Hall voters have been wrestling with the issue of performance-enhancing drugs for several years. Baseball held a survey drug test in 2003 and the sport began testing for banned steroids the following year with penalties. Accusations connected to some of the candidates for the Hall vary in strength from allegations with no evidence to positive tests that caused suspensions.
About 430 ballots are being sent to voters, who must have been members of the BBWAA for 10 consecutive years, and a player needs at least 75 percent for election. Ballots are due by Dec. 31 and results will be announced Jan. 24.

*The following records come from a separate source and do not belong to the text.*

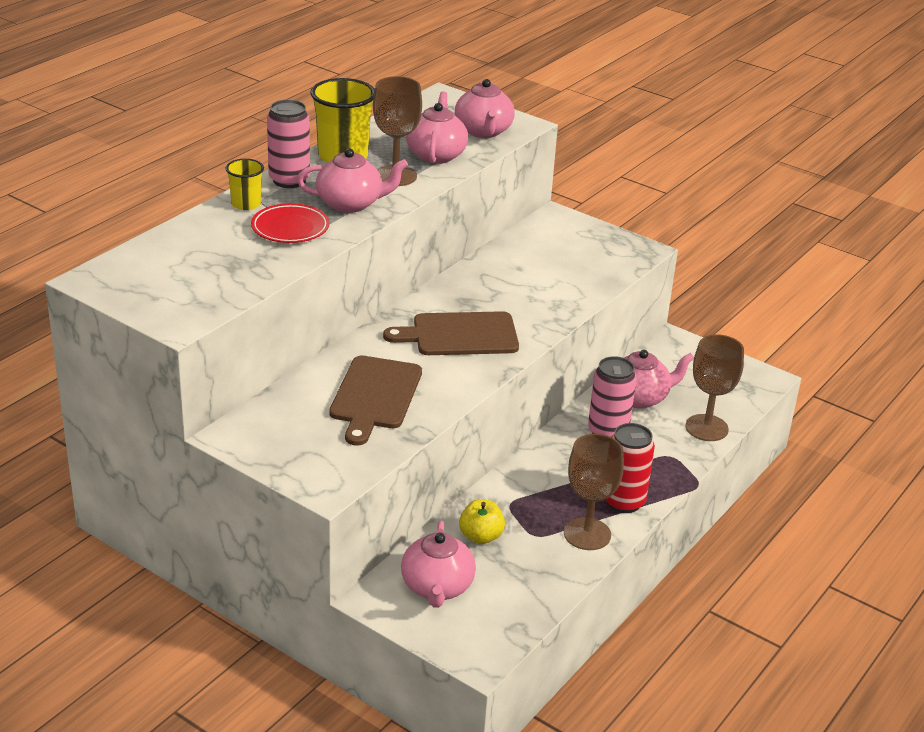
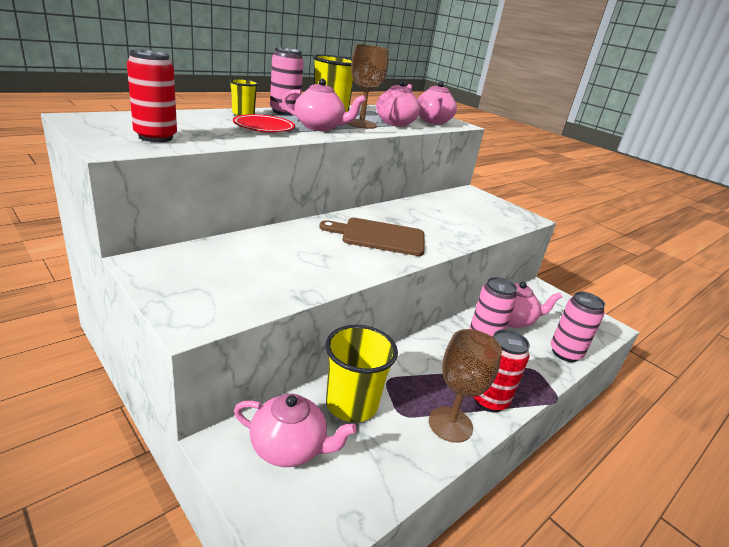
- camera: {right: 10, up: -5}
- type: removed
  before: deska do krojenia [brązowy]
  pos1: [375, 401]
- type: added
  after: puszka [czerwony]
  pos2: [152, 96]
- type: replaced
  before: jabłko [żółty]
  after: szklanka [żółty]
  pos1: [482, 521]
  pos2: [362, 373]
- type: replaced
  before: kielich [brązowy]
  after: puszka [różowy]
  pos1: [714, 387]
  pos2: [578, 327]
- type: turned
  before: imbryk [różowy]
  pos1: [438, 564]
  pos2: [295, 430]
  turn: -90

Writers who had not been covering the game for more than a decade were eliminated from the rolls in 2015, creating a younger electorate that has shown more willingness to vote for players tainted by accusations of steroid use. Barry Bonds and Roger Clemens each received a majority of votes for the first time in 2017 in their fifth year on the ballot.
Morgan said he isn’t speaking for every Hall of Famer, but many of them feel the same way that he does.
“Players who failed drug tests, admitted using steroids, or were identified as users in Major League Baseball’s investigation into steroid abuse, known as the Mitchell Report, should not get in,” Morgan wrote. “Those are the three criteria that many of the players and I think are right.”